- [Supplied passage]
* begin *

# Flush trim bit not flush



## RuggerJoe (Jan 4, 2008)

I ordered the 15 bit box set form MLCS and used the flush trim bit for the first time the yesterday. The bit seems a little under sized for the bearing as the bit not cutting the material perfectly flush with the other surface. Its leaving it raised by about 1/32" maybe less. Is this normal? Or should I contact MLCS?


----------



## bobj3 (Jan 17, 2006)

Hi Joe

The bearing shoud be dead on.. if it's not make the 800 number call to MLCS and have them replace it....but be sure you are 100% right, take a strait edge and put it on the edge of the cutter , on the bit and it should just touch the edge of the bearing...


======



RuggerJoe said:


> I ordered the 15 bit box set form MLCS and used the flush trim bit for the first time the yesterday. The bit seems a little under sized for the bearing as the bit not cutting the material perfectly flush with the other surface. Its leaving it raised by about 1/32" maybe less. Is this normal? Or should I contact MLCS?


----------



## RuggerJoe (Jan 4, 2008)

Well I checked it with a straight edge and it is dead on as far as I can tell. So what am I doing wrong that it didn't cut flush? I was attempting to trim a pine board to lenth across the grain.


----------



## bobj3 (Jan 17, 2006)

Hi Joe

"across the grain" can be a bit harder to get done, all I can think of is to make more than one pass ,the way the bit is design it will do the job...are you using a template or any part of the router table fence....??


========


----------



## RuggerJoe (Jan 4, 2008)

I'm in an apartment so I only have hand tools wish I had the space for a router table and table saw. (I want to build a small/portable router table).

* end *

- [Stored data]
* begin *

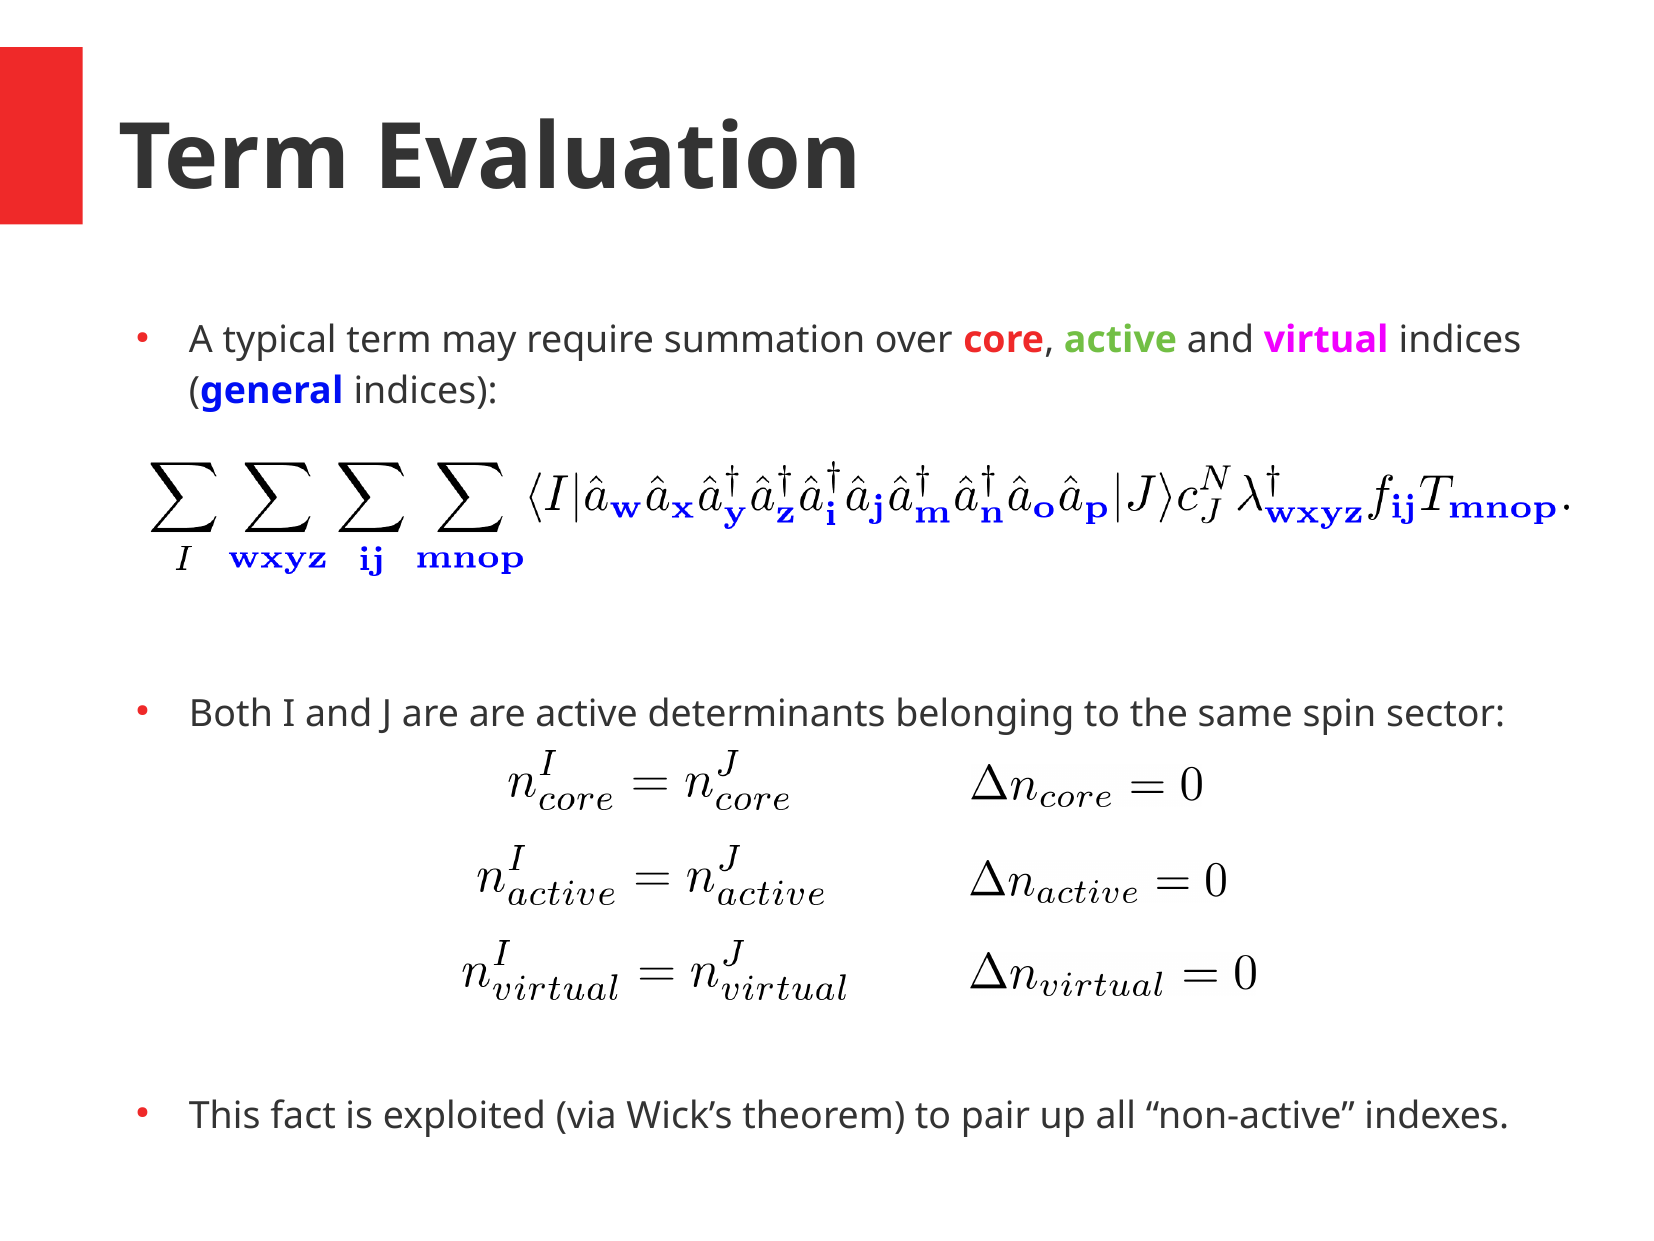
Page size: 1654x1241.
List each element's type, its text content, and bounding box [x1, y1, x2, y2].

* end *

- [Exercise description]
Rewrite the flush trim bit thread from "The bearing shoud" up to and including "of the bearing...", with "blade" in place of "cutter".

- [Correct answer]
The bearing shoud be dead on.. if it's not make the 800 number call to MLCS and have them replace it....but be sure you are 100% right, take a strait edge and put it on the edge of the blade , on the bit and it should just touch the edge of the bearing...